**Work instruction**
Write out the lines of the records word for word, starting at the very first line and ending with the line that contains "(мощность|яркость 12 Вт).", including both. Leave the pictures out of your answer.

*** Opening of Provided information ***

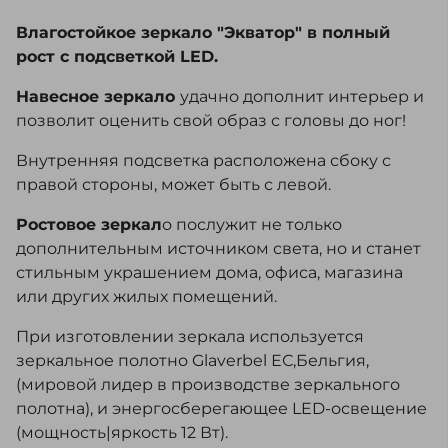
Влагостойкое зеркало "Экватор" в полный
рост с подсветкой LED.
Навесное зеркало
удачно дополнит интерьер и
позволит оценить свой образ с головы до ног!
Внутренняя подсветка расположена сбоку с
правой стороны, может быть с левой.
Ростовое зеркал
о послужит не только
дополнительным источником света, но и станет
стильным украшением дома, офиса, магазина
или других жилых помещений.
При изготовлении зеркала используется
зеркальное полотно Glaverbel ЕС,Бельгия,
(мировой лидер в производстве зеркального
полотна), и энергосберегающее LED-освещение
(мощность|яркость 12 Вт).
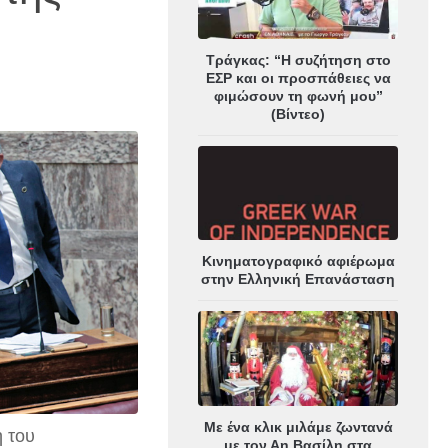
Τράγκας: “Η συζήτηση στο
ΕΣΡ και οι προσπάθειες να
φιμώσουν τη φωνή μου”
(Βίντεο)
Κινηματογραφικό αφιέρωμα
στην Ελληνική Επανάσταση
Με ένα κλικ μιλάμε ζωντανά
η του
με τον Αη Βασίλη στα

*** Close of Provided information ***

**Reply**
Влагостойкое зеркало "Экватор" в полный
рост с подсветкой LED.
Навесное зеркало
удачно дополнит интерьер и
позволит оценить свой образ с головы до ног!
Внутренняя подсветка расположена сбоку с
правой стороны, может быть с левой.
Ростовое зеркал
о послужит не только
дополнительным источником света, но и станет
стильным украшением дома, офиса, магазина
или других жилых помещений.
При изготовлении зеркала используется
зеркальное полотно Glaverbel ЕС,Бельгия,
(мировой лидер в производстве зеркального
полотна), и энергосберегающее LED-освещение
(мощность|яркость 12 Вт).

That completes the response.